=== EXTRAIT À LIRE ===
───
Après de longues semaines
de vacance politique et de médiations régionales, la nomination en
septembre 2015 de Carlos Correa, un vétéran du PAIGC, devait devait en effet
clore la crise. C’était sans compter la fronde de 15 députés du PAIGC, qui ont refusé
fin décembre de voter la confiance au gouvernement. L’affaire s’est
peu à peu envenimée : après les avoir exclus
du PAIGC puis démis de leurs fonctions de députés, la Cour suprême
a finalement décidé de réintégrer les 15 frondeurs à l’Assemblée. Depuis, leur
retour a donc fragilisé la majorité absolue du PAIGC, qui dispose
théoriquement de 57 sièges sur 102. Sans les 15 élus, le parti ne conserve donc
que 42 sièges, soit seulement un de plus que la principale force
d’opposition, le Parti de la rénovation sociale (PRS).
───
=== CONSIGNE 1 ===
Recopiez le passage de l'extrait qui commence par les mots contenant "Après de longues" et se termine par "rénovation sociale (PRS).".
=== CONSIGNE 2 ===
Relevez tous les nombres écrits en chiffres dans l'extrait sur la crise politique, en ne notant qu'une fois ceux qui reviennent.

=== DONNÉES RECUEILLIES ===
───
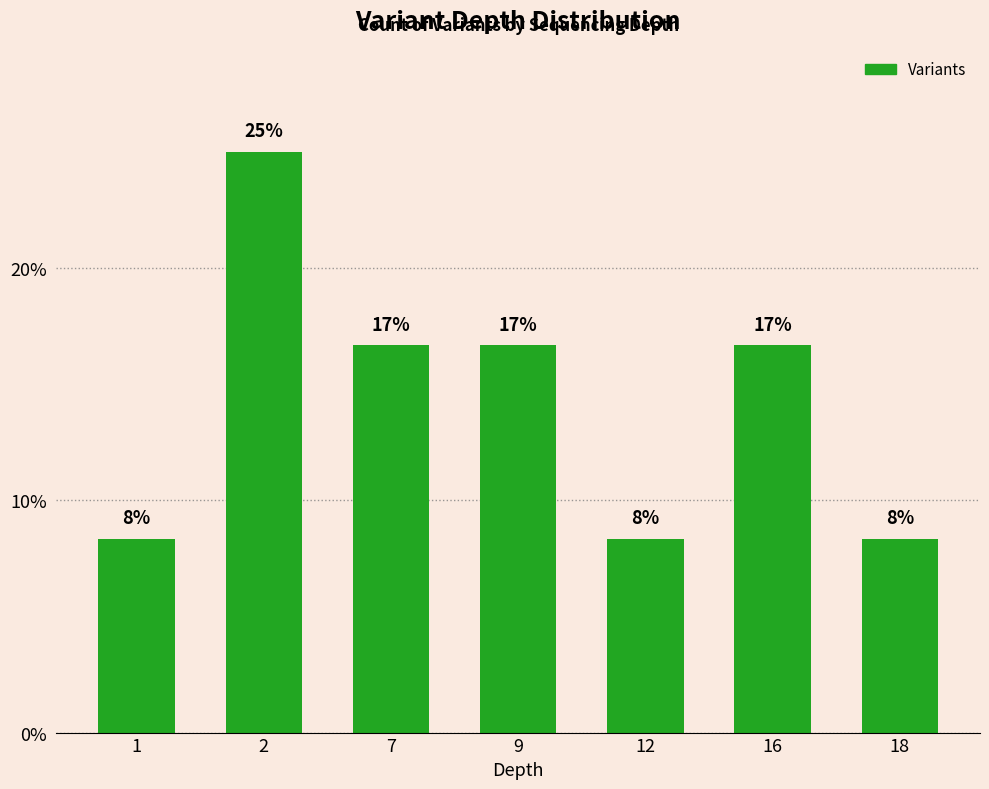

Where is the data nearest to the value 16?

7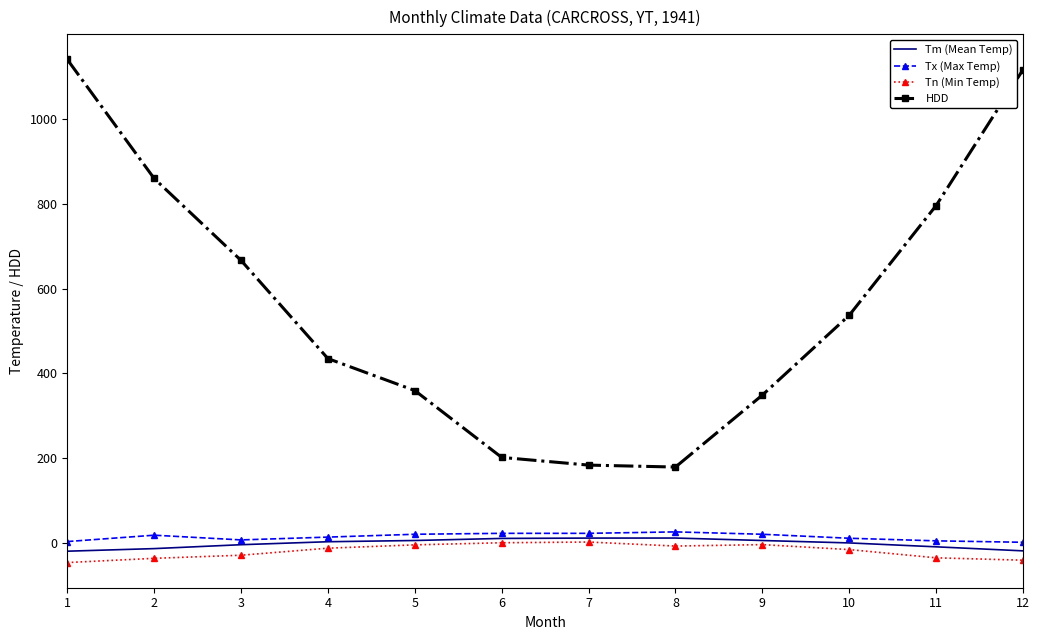

The value of Tn (Min Temp) at 11 is -34.4. True or false?

True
───
=== CORRIGÉ 1 ===
Après de longues semaines
de vacance politique et de médiations régionales, la nomination en
septembre 2015 de Carlos Correa, un vétéran du PAIGC, devait devait en effet
clore la crise. C’était sans compter la fronde de 15 députés du PAIGC, qui ont refusé
fin décembre de voter la confiance au gouvernement. L’affaire s’est
peu à peu envenimée : après les avoir exclus
du PAIGC puis démis de leurs fonctions de députés, la Cour suprême
a finalement décidé de réintégrer les 15 frondeurs à l’Assemblée. Depuis, leur
retour a donc fragilisé la majorité absolue du PAIGC, qui dispose
théoriquement de 57 sièges sur 102. Sans les 15 élus, le parti ne conserve donc
que 42 sièges, soit seulement un de plus que la principale force
d’opposition, le Parti de la rénovation sociale (PRS).

=== CORRIGÉ 2 ===
2015, 15, 57, 102, 42